Start of Selected extract

As America reports, Pope Francis on Saturday baptized the son of Sergio Sanchez, the leader of the “waste-pickers” cooperative in Buenos Aires who was present at his inauguration as Bishop of Rome. The story is cast as an instance of the Pope’s warm relationship with this family, but it contains an account of the baptism, which will interest Pray Tell readers as well.
Unfortunately, the account is quite puzzling for anyone familiar with the rites. The reporter seems to have gotten some facts mixed up. Here’s what the report says:
Following the baptismal book, Francis had earlier anointed the child on the forehead and on the chest with the oil of chrism that he had blessed on Holy Thursday, but then he added to that tradition by anointing the child’s hands too. He explained this last anointing: “I like to do this because a person not only shows his dignity with his forehead when he looks at you, the person also expresses that dignity with his hands through his work.”
Here’s a fact check.
(1) First of all, the anointing on the breast is with the oil of catechumens, not with chrism.
(2) Second, the child is not anointed on the forehead in the rite of Baptism — at all. Neither the oil of catechumens NOR the oil of chrism used after the water bath is supposed to be administered on the forehead, so it is doubtful that he was “following the book” by anointing the forehead. The chrism is used for an anointing on the CROWN of the head. This distinction is actually important, and I doubt the Pope would get this wrong.

End of Selected extract
Start of Information given

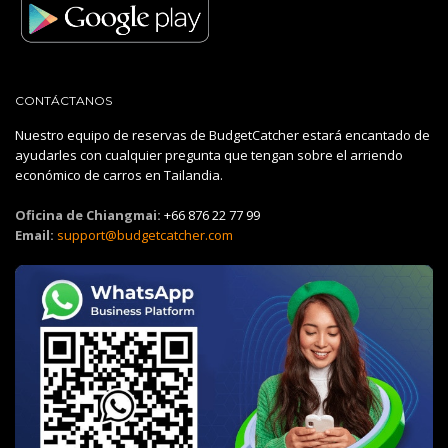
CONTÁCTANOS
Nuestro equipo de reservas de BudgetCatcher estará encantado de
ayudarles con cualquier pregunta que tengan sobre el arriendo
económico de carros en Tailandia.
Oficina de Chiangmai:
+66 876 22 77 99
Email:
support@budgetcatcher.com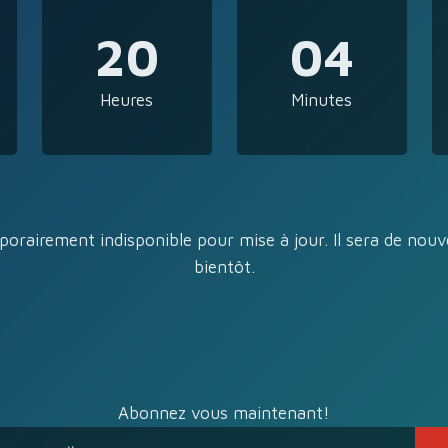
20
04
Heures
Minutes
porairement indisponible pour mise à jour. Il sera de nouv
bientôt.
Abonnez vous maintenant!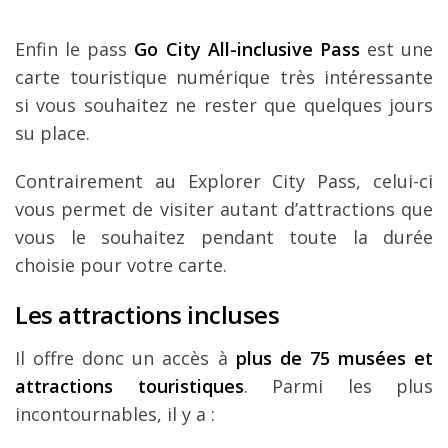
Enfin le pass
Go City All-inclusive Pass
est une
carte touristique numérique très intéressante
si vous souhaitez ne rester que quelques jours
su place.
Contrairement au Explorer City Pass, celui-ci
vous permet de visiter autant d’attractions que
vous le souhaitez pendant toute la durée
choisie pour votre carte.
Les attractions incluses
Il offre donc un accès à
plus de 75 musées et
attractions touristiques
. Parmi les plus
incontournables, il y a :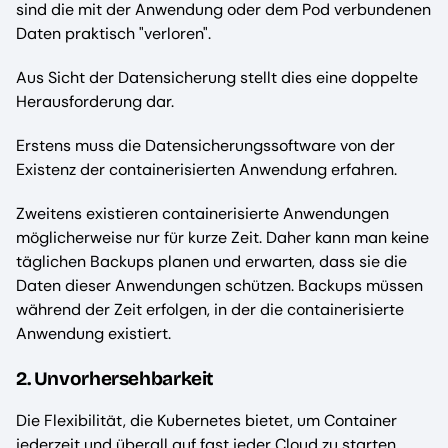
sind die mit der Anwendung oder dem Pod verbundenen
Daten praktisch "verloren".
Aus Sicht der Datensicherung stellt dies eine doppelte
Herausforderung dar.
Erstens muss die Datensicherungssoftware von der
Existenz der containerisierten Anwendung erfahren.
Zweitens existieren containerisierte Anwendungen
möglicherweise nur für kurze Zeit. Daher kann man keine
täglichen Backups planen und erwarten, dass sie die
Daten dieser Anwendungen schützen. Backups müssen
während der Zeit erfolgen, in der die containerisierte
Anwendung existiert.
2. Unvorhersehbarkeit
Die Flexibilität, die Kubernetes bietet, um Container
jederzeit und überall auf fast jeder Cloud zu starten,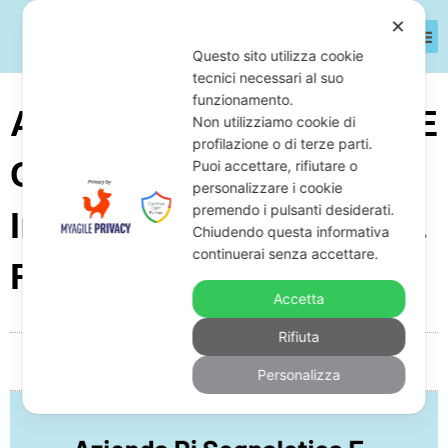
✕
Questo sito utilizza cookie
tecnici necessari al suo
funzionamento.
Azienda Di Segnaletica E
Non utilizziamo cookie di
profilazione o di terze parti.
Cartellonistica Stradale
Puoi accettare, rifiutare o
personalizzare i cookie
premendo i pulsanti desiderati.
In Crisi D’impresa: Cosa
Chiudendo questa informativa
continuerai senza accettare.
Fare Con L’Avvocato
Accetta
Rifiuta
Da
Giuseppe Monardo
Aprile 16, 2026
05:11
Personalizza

End of Information given

### Tasks
a) Answer these questions from the article about the papal baptism, one answer per line:
(i) Whose son did Pope Francis baptize?
(ii) According to the fact check, which oil is used for the anointing on the breast?
(iii) On what part of the head is the chrism meant to be applied?
b) Write the next part of the article about the papal baptism, starting after its final sentence.
You can leave the records aside, since nothing here depends on them.

### Solved tasks
a)
(i) Sergio Sanchez, the leader of the "waste-pickers" cooperative in Buenos Aires
(ii) The oil of catechumens
(iii) The crown of the head

b)
(3) Third, the post-baptismal anointing (the Christic anointing) can’t possibly be offered “earlier” but the exorcistic anointing (with the oil of catechumens) may be.
(4) In the adult rite, the anointing with the oil of catechumens is done on the breast, hands, and possibly other parts of the body as well (an acknowledgement of the ancient precedent, now extremely rare, of full body anointing). I could imagine the Pope taking the model for adults, i.e. the fuller practice, and adapting it for a child. This would account for “earlier” anointing of chest, head, hands. But it won’t square with the use of chrism.
(5) Finally, chrism isn’t blessed. It’s consecrated.
Then, of course, there are questions of interpretation.
(A) Does the pope “add to the tradition” by anointing hands? Not really. If it’s the oil of catechumens (see above, #4), he’s just applying a more liberal use of oil. That is very traditional indeed. I would see this as a pastoral adaptation that enhances the sign, rather than an attempt to “add to the tradition.”
(B) Second, does anointing with the oil of catechumens have anything to do with the dignity of the person and how that dignity is expressed? Remembering that we are given a secondhand account, and none of us were there, the most we can do is speculate about “What might this have meant” in this setting, if the report is accurate.
Anointing with the oil of catechumens is about the struggle against Satan. It is an oil for strengthening. So, one reasonable theological reading of the comment would be: yes, when the Christian is strengthened to resist evil, he becomes capable of showing forth the dignity for which he was created. And yes, he shows this dignity through the work of his hands as well as through his thoughts and the imagination.
On the other hand, it’s a stretch. Dignity and honor are much more clearly associated with the Christic anointing after Baptism than with the prebaptismal anointing. The anointing on the crown of the head with chrism is the consecratory anointing, evoking the royal, prophetic, and priestly identity of Christ, into which the child has entered by means of baptism. One wonders whether the purposes of the two (different) anointings are being conflated here, either by the Pope or by the reporter. (I’m betting it’s the reporter, but, having worked with pastors I know that anything is possible!)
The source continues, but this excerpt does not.